Meet the Smiths
My name is Amy
Brent and I have 8 children ages 20 down to 5: two boys, then five girls in a row, and then 1 more boy. We also foster parented two teenage girls years ago and we have given service among children and youth for nearly our entire 22 years of marriage.
As a child, I wanted to be a mother when I grew up. Three months after graduating with a bachelors degree in Communications, I became one.
Trudging down the trenches of parenting with one, then two, then three young children jolted me to an awareness that motherhood sparks all sorts of uncharted emotions: some heart-warming and wonderful, others not so much.
While I thoroughly enjoyed many moments as a new mother, I also started to identify a few challenging issues:
1. Young children are frequently out of control physically and emotionally.
2. Their shocking behavior made me feel out of control right along with them.
3. The emotional mood of one person dramatically affects the behavior of others, and since 1 and 2 were true, our daily prospects of peaceful living grew increasingly grim.
This discouraging reality changed my life. It put a shovel in my hands and made me dig through countless parenting/psychology/child development/education/neurobiology/religion books in search for a solution to the popular parenting problem:
What should we DO when our children are out of control??
We found a gazillion different answers...and tested many of them...and then discovered a new problem:
Many tactics suggested by leading parenting books that are intended to control behavioral and emotional struggles worked short-term (made the kids momentarily stop crying, whining, fighting, teasing, misbehaving, etc), but few seemed to improve our family’s long-term emotional maturity.
So in the process of finding an answer that worked for us, I uncovered my passion for brain science and in the spring of 2009 we created our own disciplinary guide--the Accountability Pyramid--which is based on my hypothesis that discipline should be focused on developing the child’s prefrontal cortex in order to establish true long-term peace and happiness. And amazingly, the development of the child's prefrontal cortex happens quite naturally IF the child's parents are more concerned about influencing their child through controlling their own behavior rather than on controlling their child's behavior through manipulative disciplinary tactics.
In 2012, when we felt inspired to share our experiences with other parents, we created the concept of Present Parenting, which uses the Accountability Pyramid as a guide to disciplinary actions that support a parent's ability to influence a child's brain development and behavior throughout the life-long path towards true maturity.

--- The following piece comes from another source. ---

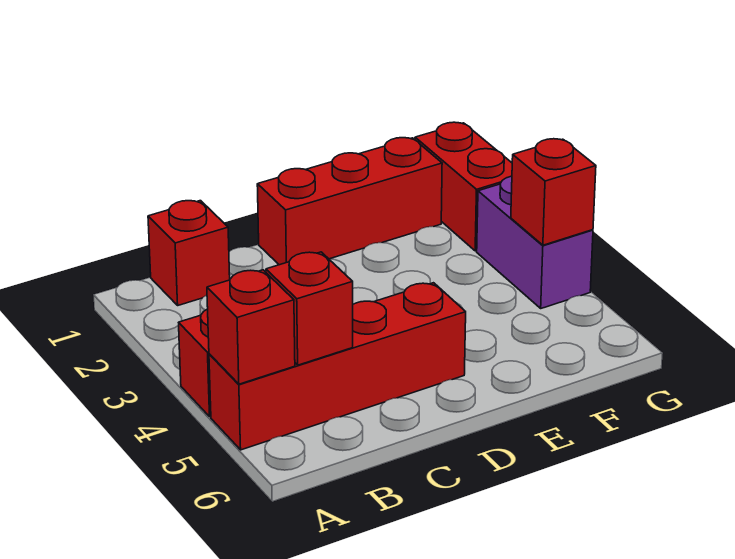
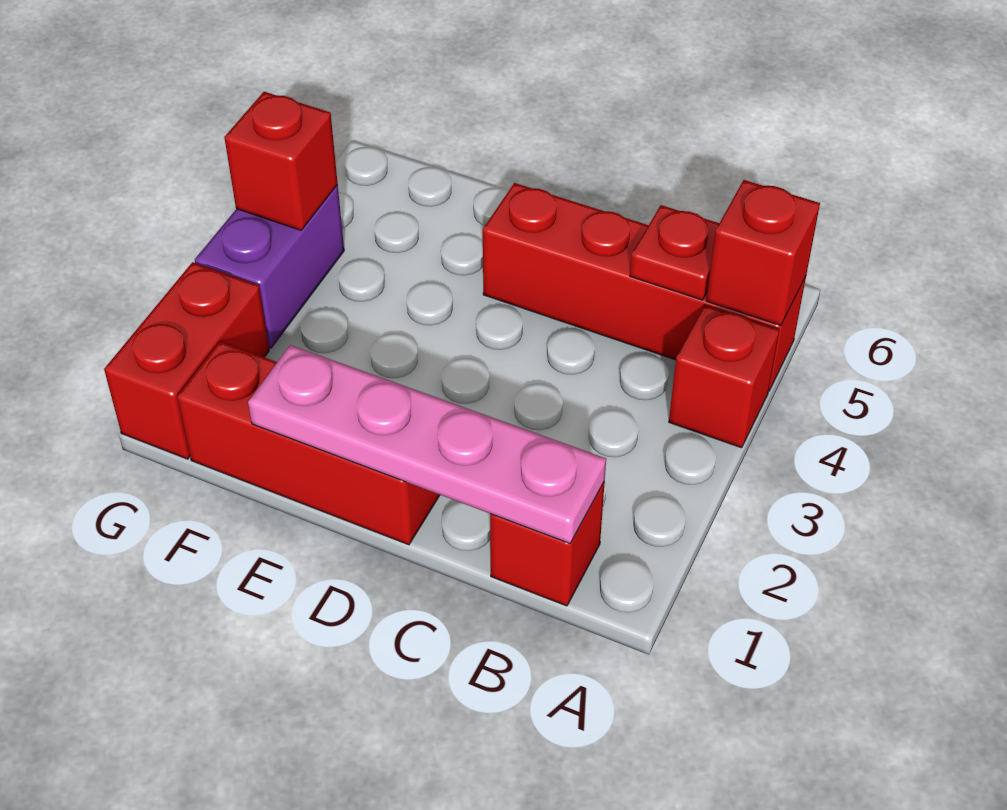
none -> pink plate B1:E1 level 2
red brick B5 level 2 -> red plate B5 level 2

By creating this website, we are not proclaiming to the world that we know everything about parenting. Of course we don’t. And we are not announcing that our ideas about parenting are the best way for everyone in the world to raise their children. They likely aren't. And we are not declaring that we are perfect at being fully present with our children 100% of the time. We're far from.
By creating this website, we are simply sharing how present moments with our children are in the process of transforming our family--children and parents--into happier, more peaceful, and more complete people.
By creating this website, we are offering you an opportunity to discover if Present Parenting adds peace and joy to your journey as well.